Directions:
From the first line to the last, give the material again exactly, without the images.

---- Supplied entries

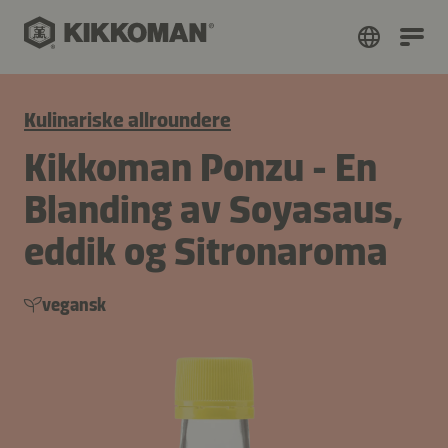
Kulinariske allroundere
Kikkoman Ponzu - En
Blanding av Soyasaus,
eddik og Sitronaroma
vegansk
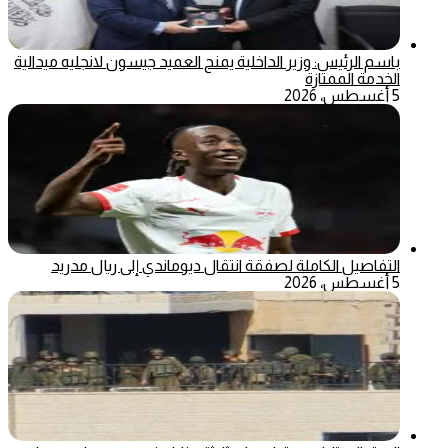
باسم الرئيس: وزير الداخلية يمنح العميد جيسون لانجليه ميدالية
الخدمة الممتازة
5 أغسطس، 2026
التفاصيل الكاملة لصفقة انتقال ديوماندي إلى ريال مدريد
5 أغسطس، 2026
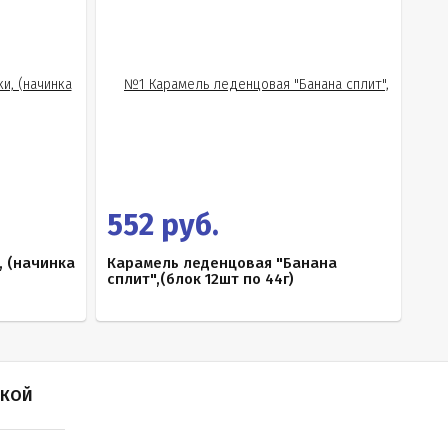
552 руб.
, (начинка
Карамель леденцовая "Банана
сплит",(блок 12шт по 44г)
ПКОЙ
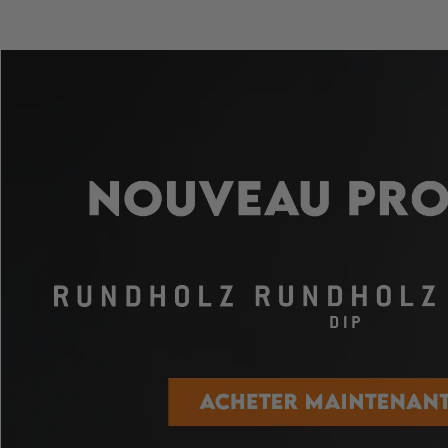
ALLEZ
AU
CONTENU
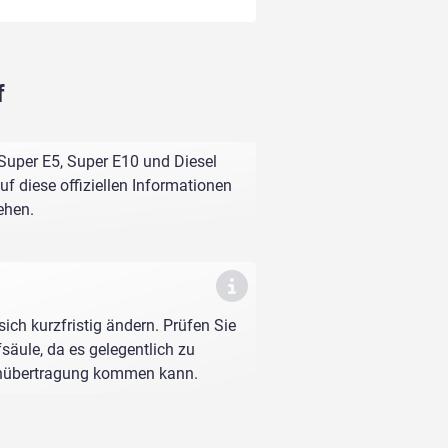
f
 Super E5, Super E10 und Diesel
f diese offiziellen Informationen
ehen.
sich kurzfristig ändern. Prüfen Sie
fsäule, da es gelegentlich zu
enübertragung kommen kann.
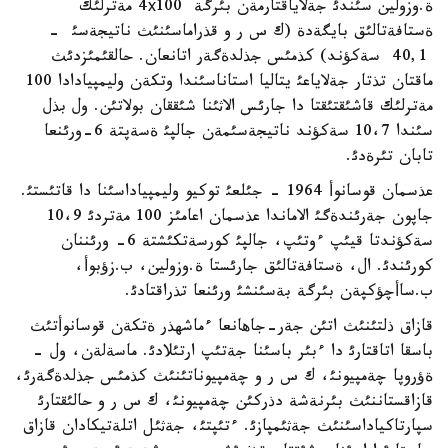
ة.وزولين سئندئ جةلاياقتارمةن بئرگة 4х100 مةترلئك
ةستافةتالئق بايگةدة (ك س ر و قذراماسئنئث ناتيجةسئ -
40,1 سةكؤند) كذمئس جذلدةگةر اتانعان. حالقئمئزدئث
ماقتان تذتار جةلاياعئ يتاليا استاناسئندا وتكةن وليمپيادادا 100
مةترلئك قاشئقتئقتا دا جارئس الاثئنا شئققان بولاتئن. ول بذل
سئندا 10،7 سةكؤند ناتيجةسئمةن جالپئ ةسةپتة 6-ورئنعا
تابان تئرةدئ.
عذسمان قوسانوأ 1964 - جئلعئ توكيو وليمپياداسئنا دا قاتئستئ.
جاپون جةرئندةگئ الاماندا عذسمان اعامئز 100 مةتردئ 10،9
سةكؤندتا قيئپ ءوتئپ، جالپئ كورسةتكئشتة 6- ورئننان
كورئندئ. ال، ةستافةتالئق جارئستا ة.وزولين، ب.زؤبوأ،
ب.ساأچؤكپةن بئرگة بةسئنشئ ورئنعا تذراقتادئ.
قازاق ذلتئنئث اتئن جةر-جاهانعا ءماشهذر ةتكةن قوسانوأتئث
باسقا اتاقتارئ دا ءبئر باسئنا جةتئپ ارتئلادئ. ماسةلةن، ول -
ةؤروپا چةمپيونئ، ك س ر و چةمپيوناتئنئث كذمئس جذلدةگةرئ،
قازاقستاننئث بئرنةشة دذركئن چةمپيونئ، ك س ر و حالئقتارئ
سپارتاكياداسئنئث جةثئمپازئ. ءتئپتئ، جةثئل اتلةتيكادان قازاق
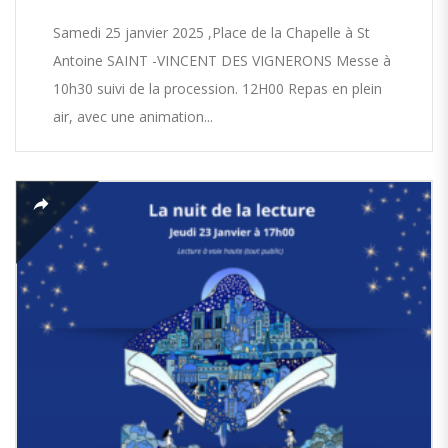
Samedi 25 janvier 2025 ,Place de la Chapelle à St
Antoine SAINT -VINCENT DES VIGNERONS Messe à
10h30 suivi de la procession. 12H00 Repas en plein
air, avec une animation...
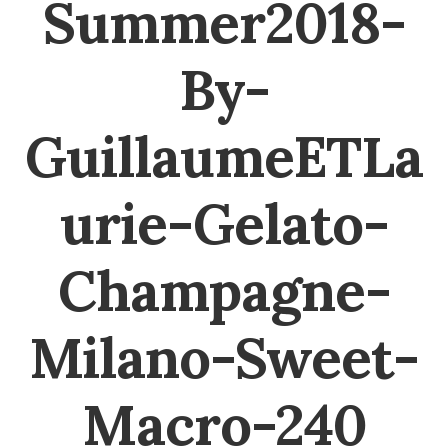
Summer2018-
By-
GuillaumeETLa
urie-Gelato-
Champagne-
Milano-Sweet-
Macro-240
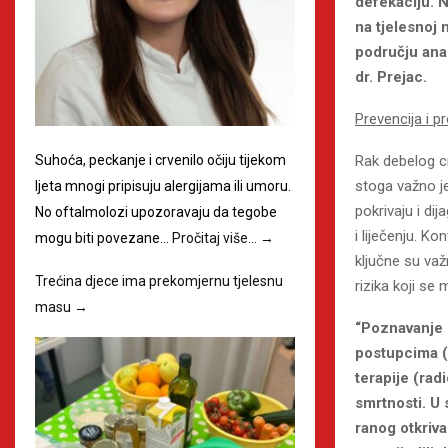
defekaciju. N
na tjelesnoj 
području anal
dr. Prejac.
Prevencija i pr
Rak debelog cr
Suhoća, peckanje i crvenilo očiju tijekom
stoga važno je
ljeta mnogi pripisuju alergijama ili umoru.
pokrivaju i di
No oftalmolozi upozoravaju da tegobe
i liječenju. Ko
mogu biti povezane…
Pročitaj više…
→
ključne su važ
Trećina djece ima prekomjernu tjelesnu
rizika koji se 
masu
→
“Poznavanje u
postupcima (
terapije (rad
smrtnosti. U 
ranog otkriva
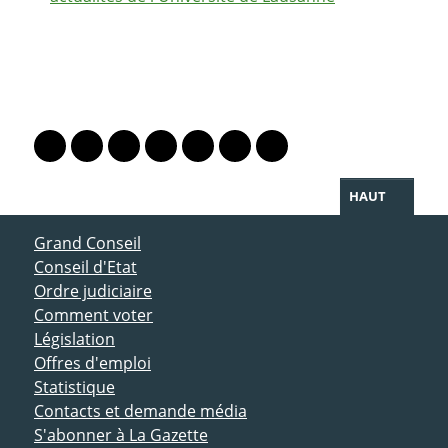
PARTAGER LA PAGE
Lien vers le profil Mastodon
Lien vers le profil Bluesky
Lien vers le profil Instagram
Lien vers le profil Linkedin
Lien vers le profil Facebook
Lien vers le profil Twitter
Partager par WhatsAp
HAUT
ACCÈS DIRECT
Grand Conseil
Conseil d'Etat
Ordre judiciaire
Comment voter
Législation
Offres d'emploi
Statistique
Contacts et demande média
S'abonner à La Gazette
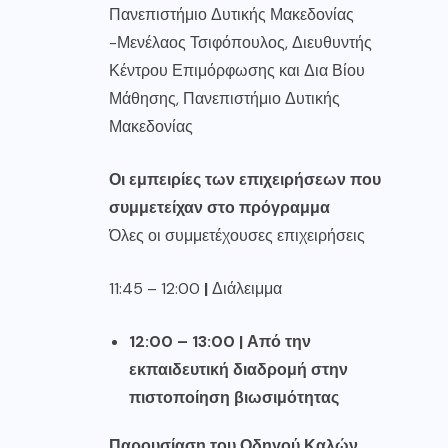
Πανεπιστήμιο Δυτικής Μακεδονίας
-Μενέλαος Τσιφόπουλος, Διευθυντής
Κέντρου Επιμόρφωσης και Δια Βίου
Μάθησης, Πανεπιστήμιο Δυτικής
Μακεδονίας
Οι εμπειρίες των επιχειρήσεων που
συμμετείχαν στο πρόγραμμα
Όλες οι συμμετέχουσες επιχειρήσεις
11:45 – 12:00
|
Διάλειμμα
12:00 – 13:00 | Από την
εκπαιδευτική διαδρομή στην
πιστοποίηση βιωσιμότητας
Παρουσίαση του Οδηγού Καλών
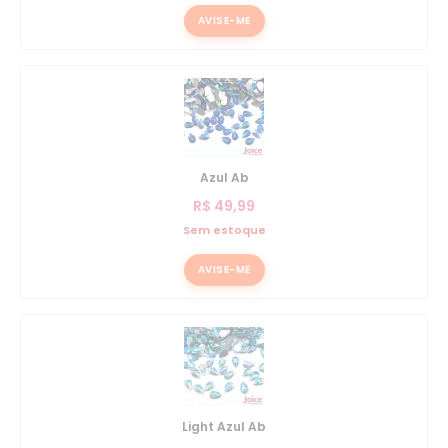
AVISE-ME
Azul Ab
R$
49,99
Sem estoque
AVISE-ME
Light Azul Ab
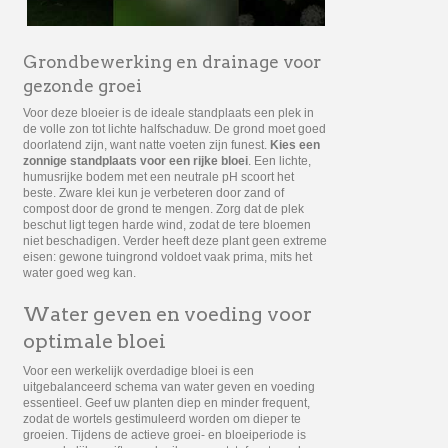
Grondbewerking en drainage voor
gezonde groei
Voor deze bloeier is de ideale standplaats een plek in
de volle zon tot lichte halfschaduw. De grond moet goed
doorlatend zijn, want natte voeten zijn funest.
Kies een
zonnige standplaats voor een rijke bloei
. Een lichte,
humusrijke bodem met een neutrale pH scoort het
beste. Zware klei kun je verbeteren door zand of
compost door de grond te mengen. Zorg dat de plek
beschut ligt tegen harde wind, zodat de tere bloemen
niet beschadigen. Verder heeft deze plant geen extreme
eisen: gewone tuingrond voldoet vaak prima, mits het
water goed weg kan.
Water geven en voeding voor
optimale bloei
Voor een werkelijk overdadige bloei is een
uitgebalanceerd schema van water geven en voeding
essentieel. Geef uw planten diep en minder frequent,
zodat de wortels gestimuleerd worden om dieper te
groeien. Tijdens de actieve groei- en bloeiperiode is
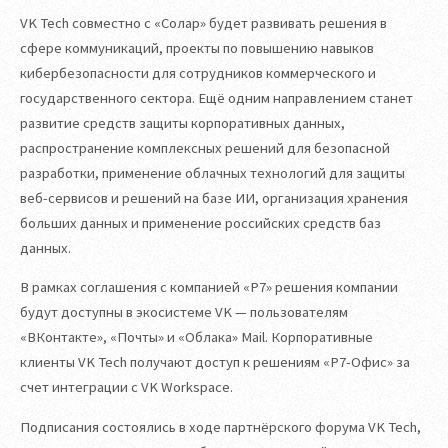
VK Tech совместно с «Солар» будет развивать решения в
сфере коммуникаций, проекты по повышению навыков
кибербезопасности для сотрудников коммерческого и
государственного сектора. Ещё одним направлением станет
развитие средств защиты корпоративных данных,
распространение комплексных решений для безопасной
разработки, применение облачных технологий для защиты
веб-сервисов и решений на базе ИИ, организация хранения
больших данных и применение российских средств баз
данных.
В рамках соглашения с компанией «Р7» решения компании
будут доступны в экосистеме VK — пользователям
«ВКонтакте», «Почты» и «Облака» Mail. Корпоративные
клиенты VK Tech получают доступ к решениям «Р7-Офис» за
счет интеграции с VK Workspace.
Подписания состоялись в ходе партнёрского форума VK Tech,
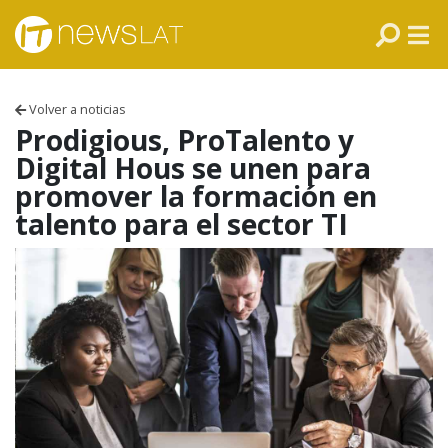
Skip to content
PANAMÁ
COLOMBIA
Volver a noticias
VENEZUELA
Prodigious, ProTalento y
Digital Hous se unen para
ECUADOR
promover la formación en
talento para el sector TI
PERÚ
CHILE
ARGENTINA
MÉXICO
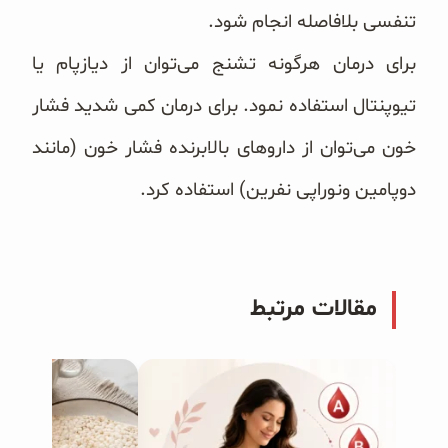
تنفسی بلافاصله ‏انجام شود.
برای درمان هرگونه تشنج می‌توان از دیازپام یا
تیوپنتال استفاده نمود. برای درمان کمی شدید فشار
خون می‌توان از ‏داروهای بالابرنده فشار خون (مانند
دوپامین ونوراپی نفرین) استفاده کرد.
مقالات مرتبط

--------

Reply to the exercise:
Kulinariske allroundere
Kikkoman Ponzu - En
Blanding av Soyasaus,
eddik og Sitronaroma
vegansk
باسم الرئيس: وزير الداخلية يمنح العميد جيسون لانجليه ميدالية
الخدمة الممتازة
5 أغسطس، 2026
التفاصيل الكاملة لصفقة انتقال ديوماندي إلى ريال مدريد
5 أغسطس، 2026
552 руб.
, (начинка
Карамель леденцовая "Банана
сплит",(блок 12шт по 44г)
ПКОЙ
ALLEZ
AU
CONTENU
f
 Super E5, Super E10 und Diesel
f diese offiziellen Informationen
ehen.
sich kurzfristig ändern. Prüfen Sie
fsäule, da es gelegentlich zu
enübertragung kommen kann.
ة.وزولين سئندئ جةلاياقتارمةن بئرگة 4х100 مةترلئك
ةستافةتالئق بايگةدة (ك س ر و قذراماسئنئث ناتيجةسئ -
40,1 سةكؤند) كذمئس جذلدةگةر اتانعان. حالقئمئزدئث
ماقتان تذتار جةلاياعئ يتاليا استاناسئندا وتكةن وليمپيادادا 100
مةترلئك قاشئقتئقتا دا جارئس الاثئنا شئققان بولاتئن. ول بذل
سئندا 10،7 سةكؤند ناتيجةسئمةن جالپئ ةسةپتة 6-ورئنعا
تابان تئرةدئ.
عذسمان قوسانوأ 1964 - جئلعئ توكيو وليمپياداسئنا دا قاتئستئ.
جاپون جةرئندةگئ الاماندا عذسمان اعامئز 100 مةتردئ 10،9
سةكؤندتا قيئپ ءوتئپ، جالپئ كورسةتكئشتة 6- ورئننان
كورئندئ. ال، ةستافةتالئق جارئستا ة.وزولين، ب.زؤبوأ،
ب.ساأچؤكپةن بئرگة بةسئنشئ ورئنعا تذراقتادئ.
قازاق ذلتئنئث اتئن جةر-جاهانعا ءماشهذر ةتكةن قوسانوأتئث
باسقا اتاقتارئ دا ءبئر باسئنا جةتئپ ارتئلادئ. ماسةلةن، ول -
ةؤروپا چةمپيونئ، ك س ر و چةمپيوناتئنئث كذمئس جذلدةگةرئ،
قازاقستاننئث بئرنةشة دذركئن چةمپيونئ، ك س ر و حالئقتارئ
سپارتاكياداسئنئث جةثئمپازئ. ءتئپتئ، جةثئل اتلةتيكادان قازاق
Samedi 25 janvier 2025 ,Place de la Chapelle à St
Antoine SAINT -VINCENT DES VIGNERONS Messe à
10h30 suivi de la procession. 12H00 Repas en plein
air, avec une animation...
Summer2018-
By-
GuillaumeETLa
urie-Gelato-
Champagne-
Milano-Sweet-
Macro-240
defekaciju. N
na tjelesnoj 
području anal
dr. Prejac.
Prevencija i pr
Rak debelog cr
Suhoća, peckanje i crvenilo očiju tijekom
stoga važno je
ljeta mnogi pripisuju alergijama ili umoru.
pokrivaju i di
No oftalmolozi upozoravaju da tegobe
i liječenju. Ko
mogu biti povezane…
Pročitaj više…
→
ključne su važ
Trećina djece ima prekomjernu tjelesnu
rizika koji se 
masu
→
“Poznavanje u
postupcima (
terapije (rad
smrtnosti. U 
ranog otkriva
PARTAGER LA PAGE
Lien vers le profil Mastodon
Lien vers le profil Bluesky
Lien vers le profil Instagram
Lien vers le profil Linkedin
Lien vers le profil Facebook
Lien vers le profil Twitter
Partager par WhatsAp
HAUT
ACCÈS DIRECT
Grand Conseil
Conseil d'Etat
Ordre judiciaire
Comment voter
Législation
Offres d'emploi
Statistique
Contacts et demande média
S'abonner à La Gazette
Πανεπιστήμιο Δυτικής Μακεδονίας
-Μενέλαος Τσιφόπουλος, Διευθυντής
Κέντρου Επιμόρφωσης και Δια Βίου
Μάθησης, Πανεπιστήμιο Δυτικής
Μακεδονίας
Οι εμπειρίες των επιχειρήσεων που
συμμετείχαν στο πρόγραμμα
Όλες οι συμμετέχουσες επιχειρήσεις
11:45 – 12:00
|
Διάλειμμα
12:00 – 13:00 | Από την
εκπαιδευτική διαδρομή στην
πιστοποίηση βιωσιμότητας
Παρουσίαση του Οδηγού Καλών
AVISE-ME
Azul Ab
R$
49,99
Sem estoque
AVISE-ME
Light Azul Ab
Grondbewerking en drainage voor
gezonde groei
Voor deze bloeier is de ideale standplaats een plek in
de volle zon tot lichte halfschaduw. De grond moet goed
doorlatend zijn, want natte voeten zijn funest.
Kies een
zonnige standplaats voor een rijke bloei
. Een lichte,
humusrijke bodem met een neutrale pH scoort het
beste. Zware klei kun je verbeteren door zand of
compost door de grond te mengen. Zorg dat de plek
beschut ligt tegen harde wind, zodat de tere bloemen
niet beschadigen. Verder heeft deze plant geen extreme
eisen: gewone tuingrond voldoet vaak prima, mits het
water goed weg kan.
Water geven en voeding voor
optimale bloei
Voor een werkelijk overdadige bloei is een
uitgebalanceerd schema van water geven en voeding
essentieel. Geef uw planten diep en minder frequent,
zodat de wortels gestimuleerd worden om dieper te
groeien. Tijdens de actieve groei- en bloeiperiode is
VK Tech совместно с «Солар» будет развивать решения в
сфере коммуникаций, проекты по повышению навыков
кибербезопасности для сотрудников коммерческого и
государственного сектора. Ещё одним направлением станет
развитие средств защиты корпоративных данных,
распространение комплексных решений для безопасной
разработки, применение облачных технологий для защиты
веб-сервисов и решений на базе ИИ, организация хранения
больших данных и применение российских средств баз
данных.
В рамках соглашения с компанией «Р7» решения компании
будут доступны в экосистеме VK — пользователям
«ВКонтакте», «Почты» и «Облака» Mail. Корпоративные
клиенты VK Tech получают доступ к решениям «Р7-Офис» за
счет интеграции с VK Workspace.
Подписания состоялись в ходе партнёрского форума VK Tech,
Skip to content
PANAMÁ
COLOMBIA
Volver a noticias
VENEZUELA
Prodigious, ProTalento y
Digital Hous se unen para
ECUADOR
promover la formación en
talento para el sector TI
PERÚ
CHILE
ARGENTINA
MÉXICO
تنفسی بلافاصله ‏انجام شود.
برای درمان هرگونه تشنج می‌توان از دیازپام یا
تیوپنتال استفاده نمود. برای درمان کمی شدید فشار
خون می‌توان از ‏داروهای بالابرنده فشار خون (مانند
دوپامین ونوراپی نفرین) استفاده کرد.
مقالات مرتبط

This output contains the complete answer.